And yet, Kasich’s restrictions are unapologetically out-there. Overnight, the nation’s political barometer has become an anti-choice fanatic’s wet dream. Anyone seeking an abortion will be forced to submit to a state-mandated ultrasound—and to pay for that ultrasound after it is forced on them. Planned Parenthood has been effectively stripped of state funding, but so-called “crisis pregnancy centers”—unregulated anti-abortion disinformation centers famous for placing misleading ads, providing medically unsound advice and using coercive tactics—will be receiving taxpayer money. Any clinic providing abortions will be required, by law, to enter into a contract with a nearby hospital, guaranteeing transport if a client experiences complications and needs urgent care. But public hospitals will be prevented by law from entering into such contracts, meaning that clinics will be shut down if they can’t find a local, privately owned hospital willing to comply. The state’s rape crisis centers are also under attack: If they refer a pregnant survivor to abortion services, or even mention the word “abortion,” they too will be defunded. According to Phipps, the law even endangers people who miscarry. Surgical abortions are often necessary after a first-trimester miscarriage to prevent hemorrhaging or infections. But the Kasich budget requires a 48-hour waiting period unless a doctor determines that the patient is at immediate risk of death.

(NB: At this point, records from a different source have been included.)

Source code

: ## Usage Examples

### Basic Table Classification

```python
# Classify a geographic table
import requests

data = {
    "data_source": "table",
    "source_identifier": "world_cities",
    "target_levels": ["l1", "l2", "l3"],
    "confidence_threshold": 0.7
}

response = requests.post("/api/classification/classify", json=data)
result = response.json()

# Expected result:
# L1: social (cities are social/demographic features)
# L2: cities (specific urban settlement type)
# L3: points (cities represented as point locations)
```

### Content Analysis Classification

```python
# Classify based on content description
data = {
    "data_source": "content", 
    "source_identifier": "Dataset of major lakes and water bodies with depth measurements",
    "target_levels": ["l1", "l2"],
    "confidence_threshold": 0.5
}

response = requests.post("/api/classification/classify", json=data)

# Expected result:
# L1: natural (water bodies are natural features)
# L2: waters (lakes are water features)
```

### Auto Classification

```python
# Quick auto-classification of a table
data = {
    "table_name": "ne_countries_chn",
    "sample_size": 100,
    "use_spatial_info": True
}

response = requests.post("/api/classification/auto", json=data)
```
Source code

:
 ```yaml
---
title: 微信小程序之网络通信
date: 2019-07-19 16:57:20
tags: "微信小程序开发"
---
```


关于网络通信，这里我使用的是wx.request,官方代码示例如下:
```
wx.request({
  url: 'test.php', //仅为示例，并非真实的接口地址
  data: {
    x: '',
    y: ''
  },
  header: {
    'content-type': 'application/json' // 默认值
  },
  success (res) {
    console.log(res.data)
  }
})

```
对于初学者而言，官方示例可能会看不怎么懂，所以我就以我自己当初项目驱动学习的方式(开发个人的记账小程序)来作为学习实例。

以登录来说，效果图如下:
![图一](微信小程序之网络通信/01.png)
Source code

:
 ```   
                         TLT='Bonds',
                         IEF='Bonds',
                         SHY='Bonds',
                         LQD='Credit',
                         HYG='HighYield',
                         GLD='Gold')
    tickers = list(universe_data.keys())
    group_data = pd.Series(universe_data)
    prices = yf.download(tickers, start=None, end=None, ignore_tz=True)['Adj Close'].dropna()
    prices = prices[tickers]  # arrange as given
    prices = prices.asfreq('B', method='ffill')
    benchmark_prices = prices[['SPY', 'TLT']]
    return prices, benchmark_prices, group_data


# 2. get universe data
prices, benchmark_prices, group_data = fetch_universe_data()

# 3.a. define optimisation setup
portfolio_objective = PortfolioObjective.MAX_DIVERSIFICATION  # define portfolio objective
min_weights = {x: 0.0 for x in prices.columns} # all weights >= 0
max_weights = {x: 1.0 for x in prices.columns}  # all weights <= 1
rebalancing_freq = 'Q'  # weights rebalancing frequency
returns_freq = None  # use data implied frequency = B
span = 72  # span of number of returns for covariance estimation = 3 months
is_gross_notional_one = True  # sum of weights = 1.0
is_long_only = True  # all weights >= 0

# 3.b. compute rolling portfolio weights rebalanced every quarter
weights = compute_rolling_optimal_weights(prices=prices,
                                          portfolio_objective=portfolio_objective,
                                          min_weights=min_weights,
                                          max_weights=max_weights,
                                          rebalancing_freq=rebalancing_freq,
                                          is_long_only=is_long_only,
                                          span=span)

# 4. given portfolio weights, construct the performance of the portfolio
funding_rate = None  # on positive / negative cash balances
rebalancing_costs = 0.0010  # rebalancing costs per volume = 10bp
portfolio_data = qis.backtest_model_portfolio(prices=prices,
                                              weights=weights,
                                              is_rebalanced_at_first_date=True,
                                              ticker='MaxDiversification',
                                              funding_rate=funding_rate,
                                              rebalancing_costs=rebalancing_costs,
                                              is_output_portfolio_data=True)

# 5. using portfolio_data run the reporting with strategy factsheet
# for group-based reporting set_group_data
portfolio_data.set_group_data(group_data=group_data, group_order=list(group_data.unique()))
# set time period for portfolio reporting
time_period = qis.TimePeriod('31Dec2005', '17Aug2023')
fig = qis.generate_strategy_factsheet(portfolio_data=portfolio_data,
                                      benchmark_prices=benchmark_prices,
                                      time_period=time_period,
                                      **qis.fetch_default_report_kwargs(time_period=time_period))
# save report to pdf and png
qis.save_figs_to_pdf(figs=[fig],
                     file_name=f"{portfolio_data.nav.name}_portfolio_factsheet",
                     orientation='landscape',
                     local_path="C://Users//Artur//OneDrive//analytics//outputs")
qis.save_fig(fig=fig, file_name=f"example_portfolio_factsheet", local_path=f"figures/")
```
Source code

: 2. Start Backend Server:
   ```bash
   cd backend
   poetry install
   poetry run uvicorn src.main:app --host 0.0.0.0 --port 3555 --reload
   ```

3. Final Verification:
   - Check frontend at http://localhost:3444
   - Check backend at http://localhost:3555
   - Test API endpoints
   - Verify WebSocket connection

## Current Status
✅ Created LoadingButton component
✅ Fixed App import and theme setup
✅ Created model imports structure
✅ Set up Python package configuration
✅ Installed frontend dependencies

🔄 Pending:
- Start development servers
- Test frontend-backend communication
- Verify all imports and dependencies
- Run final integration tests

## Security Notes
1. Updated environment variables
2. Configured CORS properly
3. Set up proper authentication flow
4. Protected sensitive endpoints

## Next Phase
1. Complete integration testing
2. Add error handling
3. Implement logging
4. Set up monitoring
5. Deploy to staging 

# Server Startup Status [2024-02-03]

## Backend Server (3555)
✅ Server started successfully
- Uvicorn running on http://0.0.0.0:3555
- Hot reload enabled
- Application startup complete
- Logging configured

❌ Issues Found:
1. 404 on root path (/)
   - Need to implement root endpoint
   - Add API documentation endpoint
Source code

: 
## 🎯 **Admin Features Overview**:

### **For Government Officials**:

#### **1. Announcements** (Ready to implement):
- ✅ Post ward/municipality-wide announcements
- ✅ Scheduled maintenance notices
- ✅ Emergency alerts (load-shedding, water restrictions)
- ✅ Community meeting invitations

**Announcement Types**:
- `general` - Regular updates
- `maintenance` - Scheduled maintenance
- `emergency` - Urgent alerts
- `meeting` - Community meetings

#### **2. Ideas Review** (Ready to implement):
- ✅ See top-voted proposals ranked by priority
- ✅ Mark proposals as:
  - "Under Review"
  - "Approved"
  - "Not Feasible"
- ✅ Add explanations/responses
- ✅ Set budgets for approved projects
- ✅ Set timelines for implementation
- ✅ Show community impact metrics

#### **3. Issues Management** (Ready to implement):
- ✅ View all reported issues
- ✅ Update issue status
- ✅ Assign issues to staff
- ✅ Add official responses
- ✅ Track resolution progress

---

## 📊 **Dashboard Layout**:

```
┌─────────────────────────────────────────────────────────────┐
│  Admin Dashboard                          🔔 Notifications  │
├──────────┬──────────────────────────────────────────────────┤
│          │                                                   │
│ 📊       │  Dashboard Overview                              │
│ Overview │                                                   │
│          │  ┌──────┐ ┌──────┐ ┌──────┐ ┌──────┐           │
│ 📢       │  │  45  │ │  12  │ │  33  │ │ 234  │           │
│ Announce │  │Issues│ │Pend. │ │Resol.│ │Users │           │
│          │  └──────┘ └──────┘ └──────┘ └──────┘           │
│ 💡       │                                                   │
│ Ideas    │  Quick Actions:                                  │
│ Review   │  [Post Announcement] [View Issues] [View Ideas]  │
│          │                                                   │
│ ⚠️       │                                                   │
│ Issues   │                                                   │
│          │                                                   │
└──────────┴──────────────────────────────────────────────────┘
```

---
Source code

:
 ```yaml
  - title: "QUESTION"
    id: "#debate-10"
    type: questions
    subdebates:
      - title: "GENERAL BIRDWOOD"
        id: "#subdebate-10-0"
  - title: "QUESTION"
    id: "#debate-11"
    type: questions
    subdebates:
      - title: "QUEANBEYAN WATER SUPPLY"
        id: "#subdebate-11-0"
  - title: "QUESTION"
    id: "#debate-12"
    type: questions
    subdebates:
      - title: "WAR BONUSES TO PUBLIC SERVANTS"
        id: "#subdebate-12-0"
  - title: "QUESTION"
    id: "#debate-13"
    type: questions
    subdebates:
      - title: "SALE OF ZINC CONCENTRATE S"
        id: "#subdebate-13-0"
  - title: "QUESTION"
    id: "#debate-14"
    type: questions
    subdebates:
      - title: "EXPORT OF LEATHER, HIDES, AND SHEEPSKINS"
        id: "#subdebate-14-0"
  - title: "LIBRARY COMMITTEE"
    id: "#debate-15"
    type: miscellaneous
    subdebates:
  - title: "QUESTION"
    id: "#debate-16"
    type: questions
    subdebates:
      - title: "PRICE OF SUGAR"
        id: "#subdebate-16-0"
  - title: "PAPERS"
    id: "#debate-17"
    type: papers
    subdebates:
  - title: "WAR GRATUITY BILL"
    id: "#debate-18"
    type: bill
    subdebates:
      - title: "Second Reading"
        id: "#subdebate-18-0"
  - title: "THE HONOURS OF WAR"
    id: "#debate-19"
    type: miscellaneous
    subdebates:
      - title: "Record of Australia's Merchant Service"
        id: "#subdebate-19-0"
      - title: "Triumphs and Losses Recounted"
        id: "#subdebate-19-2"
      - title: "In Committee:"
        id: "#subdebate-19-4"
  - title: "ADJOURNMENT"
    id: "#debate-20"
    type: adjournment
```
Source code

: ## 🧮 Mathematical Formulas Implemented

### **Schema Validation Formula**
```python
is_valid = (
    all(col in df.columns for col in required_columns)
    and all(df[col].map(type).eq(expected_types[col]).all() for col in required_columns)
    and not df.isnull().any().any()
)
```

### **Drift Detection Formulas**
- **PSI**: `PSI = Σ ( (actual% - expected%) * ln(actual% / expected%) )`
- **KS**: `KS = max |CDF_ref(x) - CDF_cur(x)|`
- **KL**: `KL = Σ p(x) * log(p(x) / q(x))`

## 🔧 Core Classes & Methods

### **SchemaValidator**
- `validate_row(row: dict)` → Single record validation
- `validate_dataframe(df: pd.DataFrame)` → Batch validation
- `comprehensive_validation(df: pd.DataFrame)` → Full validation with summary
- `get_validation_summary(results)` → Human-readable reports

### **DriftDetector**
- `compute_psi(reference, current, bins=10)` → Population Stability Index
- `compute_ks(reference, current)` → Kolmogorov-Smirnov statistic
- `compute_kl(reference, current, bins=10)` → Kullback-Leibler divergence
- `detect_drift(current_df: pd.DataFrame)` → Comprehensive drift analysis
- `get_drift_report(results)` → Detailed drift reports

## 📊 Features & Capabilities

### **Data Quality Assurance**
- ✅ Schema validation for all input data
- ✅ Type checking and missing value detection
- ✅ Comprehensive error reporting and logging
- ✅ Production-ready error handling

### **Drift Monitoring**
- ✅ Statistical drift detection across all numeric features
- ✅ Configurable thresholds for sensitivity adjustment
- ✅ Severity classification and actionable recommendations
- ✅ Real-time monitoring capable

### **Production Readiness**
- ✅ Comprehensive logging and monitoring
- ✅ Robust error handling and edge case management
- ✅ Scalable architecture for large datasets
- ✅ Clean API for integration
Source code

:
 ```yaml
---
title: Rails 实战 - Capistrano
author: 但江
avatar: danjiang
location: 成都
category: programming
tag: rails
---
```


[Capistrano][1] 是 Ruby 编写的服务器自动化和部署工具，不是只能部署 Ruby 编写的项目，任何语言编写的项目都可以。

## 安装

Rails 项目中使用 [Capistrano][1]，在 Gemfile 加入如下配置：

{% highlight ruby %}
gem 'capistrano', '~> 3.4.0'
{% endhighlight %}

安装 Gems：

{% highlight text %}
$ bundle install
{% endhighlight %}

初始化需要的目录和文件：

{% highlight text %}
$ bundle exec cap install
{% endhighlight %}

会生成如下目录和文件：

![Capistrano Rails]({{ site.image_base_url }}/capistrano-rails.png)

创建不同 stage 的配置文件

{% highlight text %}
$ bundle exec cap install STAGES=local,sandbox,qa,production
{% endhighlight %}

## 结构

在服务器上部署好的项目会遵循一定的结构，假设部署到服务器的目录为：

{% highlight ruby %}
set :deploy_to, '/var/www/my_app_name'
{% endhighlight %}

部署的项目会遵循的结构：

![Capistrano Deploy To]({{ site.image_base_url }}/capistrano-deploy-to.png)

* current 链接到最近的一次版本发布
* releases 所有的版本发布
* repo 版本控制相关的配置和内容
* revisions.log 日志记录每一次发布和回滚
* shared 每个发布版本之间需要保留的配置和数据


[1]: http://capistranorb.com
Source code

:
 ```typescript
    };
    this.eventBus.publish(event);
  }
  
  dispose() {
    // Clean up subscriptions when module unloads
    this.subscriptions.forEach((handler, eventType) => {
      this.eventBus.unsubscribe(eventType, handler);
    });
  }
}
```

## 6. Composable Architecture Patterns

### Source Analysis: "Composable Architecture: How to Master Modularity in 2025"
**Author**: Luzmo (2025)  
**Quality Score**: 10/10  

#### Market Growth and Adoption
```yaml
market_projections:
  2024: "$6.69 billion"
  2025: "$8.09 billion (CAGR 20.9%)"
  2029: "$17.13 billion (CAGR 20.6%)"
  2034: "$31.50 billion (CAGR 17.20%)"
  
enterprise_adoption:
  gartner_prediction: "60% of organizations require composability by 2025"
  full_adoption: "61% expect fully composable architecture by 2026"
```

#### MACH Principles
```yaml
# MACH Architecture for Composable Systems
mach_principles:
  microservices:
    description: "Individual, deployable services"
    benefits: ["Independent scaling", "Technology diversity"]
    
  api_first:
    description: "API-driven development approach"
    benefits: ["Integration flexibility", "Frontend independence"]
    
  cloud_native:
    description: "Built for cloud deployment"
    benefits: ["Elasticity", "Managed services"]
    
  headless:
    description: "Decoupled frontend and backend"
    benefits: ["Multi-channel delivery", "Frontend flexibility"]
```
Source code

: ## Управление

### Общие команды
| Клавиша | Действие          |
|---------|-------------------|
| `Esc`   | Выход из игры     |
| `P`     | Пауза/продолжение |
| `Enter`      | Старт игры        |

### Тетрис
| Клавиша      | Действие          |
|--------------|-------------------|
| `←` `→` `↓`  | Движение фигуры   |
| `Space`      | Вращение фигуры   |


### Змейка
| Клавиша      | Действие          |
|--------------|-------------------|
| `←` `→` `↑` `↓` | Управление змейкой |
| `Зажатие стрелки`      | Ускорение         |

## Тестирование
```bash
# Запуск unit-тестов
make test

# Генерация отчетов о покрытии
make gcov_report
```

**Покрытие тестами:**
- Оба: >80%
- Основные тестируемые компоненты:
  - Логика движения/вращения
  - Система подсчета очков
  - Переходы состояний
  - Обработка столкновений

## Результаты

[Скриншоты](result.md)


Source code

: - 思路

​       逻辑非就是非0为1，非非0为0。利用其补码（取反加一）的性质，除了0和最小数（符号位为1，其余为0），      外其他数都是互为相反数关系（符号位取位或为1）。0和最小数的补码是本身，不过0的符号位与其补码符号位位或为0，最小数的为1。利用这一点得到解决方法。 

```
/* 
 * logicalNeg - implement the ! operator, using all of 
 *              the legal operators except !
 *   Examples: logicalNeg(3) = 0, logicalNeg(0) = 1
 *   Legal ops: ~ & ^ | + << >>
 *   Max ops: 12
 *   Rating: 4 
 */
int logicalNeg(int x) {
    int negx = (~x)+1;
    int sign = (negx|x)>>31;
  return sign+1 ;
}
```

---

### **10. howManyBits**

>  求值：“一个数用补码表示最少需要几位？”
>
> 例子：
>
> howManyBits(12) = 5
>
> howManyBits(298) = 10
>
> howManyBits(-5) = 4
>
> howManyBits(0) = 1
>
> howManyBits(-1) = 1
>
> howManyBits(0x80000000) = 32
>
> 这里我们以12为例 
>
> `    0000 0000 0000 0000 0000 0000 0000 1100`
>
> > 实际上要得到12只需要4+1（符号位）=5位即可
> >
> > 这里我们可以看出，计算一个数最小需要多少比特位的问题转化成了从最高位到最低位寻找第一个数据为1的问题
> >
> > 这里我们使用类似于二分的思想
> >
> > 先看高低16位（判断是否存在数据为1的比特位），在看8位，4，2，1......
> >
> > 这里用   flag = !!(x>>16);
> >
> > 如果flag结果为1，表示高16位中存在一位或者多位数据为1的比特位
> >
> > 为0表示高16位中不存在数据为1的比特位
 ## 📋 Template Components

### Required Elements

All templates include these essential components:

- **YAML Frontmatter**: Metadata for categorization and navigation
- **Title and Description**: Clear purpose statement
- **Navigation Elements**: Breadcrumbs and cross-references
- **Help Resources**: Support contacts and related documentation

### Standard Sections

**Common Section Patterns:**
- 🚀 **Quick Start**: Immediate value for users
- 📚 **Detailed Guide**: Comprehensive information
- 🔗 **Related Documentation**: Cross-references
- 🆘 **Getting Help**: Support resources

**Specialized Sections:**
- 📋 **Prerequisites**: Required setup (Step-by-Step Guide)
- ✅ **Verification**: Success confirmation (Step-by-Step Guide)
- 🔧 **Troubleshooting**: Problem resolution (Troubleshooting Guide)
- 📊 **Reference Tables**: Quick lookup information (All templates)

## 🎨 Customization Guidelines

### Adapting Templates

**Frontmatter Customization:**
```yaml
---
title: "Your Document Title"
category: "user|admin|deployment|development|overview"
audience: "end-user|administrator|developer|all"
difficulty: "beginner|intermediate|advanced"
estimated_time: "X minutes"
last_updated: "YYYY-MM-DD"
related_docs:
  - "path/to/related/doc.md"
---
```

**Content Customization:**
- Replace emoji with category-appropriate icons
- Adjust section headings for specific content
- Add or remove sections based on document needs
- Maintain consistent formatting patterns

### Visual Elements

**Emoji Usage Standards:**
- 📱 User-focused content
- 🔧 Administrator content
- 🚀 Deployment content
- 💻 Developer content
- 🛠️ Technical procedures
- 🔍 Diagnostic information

So this, too, is a way the nation can go. If the reproductive rights battle in Texas is a story about how even conservative states can be brought to feel the power of pro-choice voters, then Ohio is a story about how, even in a state where most people do not share extremist anti-choice views, a few sufficiently conservative men in positions of power can bully their way into enacting extremist anti-choice policies. A poll released shortly before the budget passed indicated that 52 percent of voters said they did not support the proposed restrictions. Indeed, when similarly radical bills have been put forward on their own, and not within the context of a budget, as in the case of 2012’s “heartbeat bill,” they’ve been shot down. But because Republicans control the state legislature, the anti-abortion radicals have the edge.

In fact, I think these types of restrictions, and worse as we go forward, can be expected any time Republicans control all three branches of a state (or god forbid, national) legislature. And I’m also not convinced at all that the story of Texas was showing the power of the pro-choice movement. The law passed anyway. Texas Republicans simply don’t care. The reality is that all of us, no matter what progressive movements we believe in, need to understand that Republicans have declared war on the nation we believe should be created and are determined to roll back all of it to a Gilded Age, patriarchal, and racist structure that grants rich white men full rights to control the nation and makes poor white men at least feel superior to women and people of color. That’s the Republican Party platform of 2013 and they’ve already done a heck of a job moving closer to their goals.